Distributed System Software Structure

Consistency Management

  • When do consistency problems arise?
    • concurrency
    • sharing data
    • caching
  • Why cache data?
    • for performance, scalability
  • How?
    • Subsequent requests (many of them) need not go over the NETWORK to SERVERS
    • better utilized servers, network and better response
  • Caching is normally transparent, but creates consistency problems


  • Suppose your program (pseudocode) adds numbers stored in a file as follows (assume each number is 4 bytes:

    for I= 1, 1000
           tmp = read next number from file
           sum = sum + tmp
    end for
  • With no caching, each read will go over the network, which will send a new 4 byte number. Assuming 1 millisecond (ms) to get a number, requres a total of 1s to get all of the numbers.

  • With caching, assuming 1000 byte pages, 249 of the 250 reads will be local requests (from the cache).


  • Update consistency
    • when multiple processes access and update data concurrently
    • effect should be such that all processes sharing data see the same values (consistent image)
    • E.g., sharing data in a database
  • Replication consistency
    • when data replicated and once process updates it
    • All other processes should see the updated data immediately
    • e.g., replicated files, electronic bulletin board
  • Cache consistency
    • When data (normally at different levels of granularity, such as pages, disk blocks, files…) is cached and updates by one process, it must be invalidated or updated by others
    • When and how depends on the consistency models used

Workload Allocation

  • In distributed systems many resources (e.g., other workstations, servers etc.) may be available for “computing”
  • Capacity and size of memory of a workstation or server may determine what applications may are able to run
  • Parts of applications may be run on different workstations for parallelism (e.g., compiling different files of the same program)
  • Some workstations or servers may have special hardware to do certain types of applications fast (e.g., video compression)
  • Idle workstations may be utilized for better performance and utilization

Processor Pool Model

In a processor pool model, processes are allocated to processors for their lifetime (e.g the Amoeba research O/S supports this concept).


Processor Pool Model


Quality of Service (a.k.a. QoS) refers to performance and other service expectations of a client or an application.

  • Performance
  • Reliability and availability
  • security

Examples where this is important.

  • Voice over IP (VOIP) and telephony
  • Video (e.g. Netflix and friends)

Aim of the task:
Answer from the text on distributed system software structure:
1. What three things does it list as causes of consistency problems?
2. What kind of fast work might special hardware on some workstations or servers handle?
3. Which research O/S does it name as supporting the processor pool model?

Data provided:
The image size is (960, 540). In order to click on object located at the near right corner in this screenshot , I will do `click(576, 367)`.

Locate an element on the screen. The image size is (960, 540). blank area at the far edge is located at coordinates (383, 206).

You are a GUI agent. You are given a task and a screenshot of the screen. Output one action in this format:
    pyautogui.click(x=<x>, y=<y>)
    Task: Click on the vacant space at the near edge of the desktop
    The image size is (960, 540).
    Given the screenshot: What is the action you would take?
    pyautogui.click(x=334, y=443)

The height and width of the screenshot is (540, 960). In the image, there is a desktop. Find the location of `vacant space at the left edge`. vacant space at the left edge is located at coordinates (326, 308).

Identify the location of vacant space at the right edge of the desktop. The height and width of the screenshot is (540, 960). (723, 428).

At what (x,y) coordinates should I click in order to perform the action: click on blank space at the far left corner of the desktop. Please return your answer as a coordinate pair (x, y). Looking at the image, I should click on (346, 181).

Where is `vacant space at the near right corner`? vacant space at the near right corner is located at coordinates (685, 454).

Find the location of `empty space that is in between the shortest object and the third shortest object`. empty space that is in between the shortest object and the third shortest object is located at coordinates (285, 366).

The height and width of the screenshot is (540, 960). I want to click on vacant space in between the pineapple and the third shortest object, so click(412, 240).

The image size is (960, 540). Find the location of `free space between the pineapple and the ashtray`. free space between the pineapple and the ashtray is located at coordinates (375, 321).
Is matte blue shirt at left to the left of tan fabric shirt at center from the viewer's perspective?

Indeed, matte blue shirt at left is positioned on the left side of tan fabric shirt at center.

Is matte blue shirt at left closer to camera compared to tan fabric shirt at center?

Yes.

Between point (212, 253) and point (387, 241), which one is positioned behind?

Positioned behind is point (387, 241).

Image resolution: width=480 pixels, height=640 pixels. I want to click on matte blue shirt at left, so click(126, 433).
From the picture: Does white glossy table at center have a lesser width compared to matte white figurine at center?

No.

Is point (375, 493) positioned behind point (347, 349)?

Solution:
1. Concurrency, sharing data, and caching.
2. Video compression.
3. Amoeba.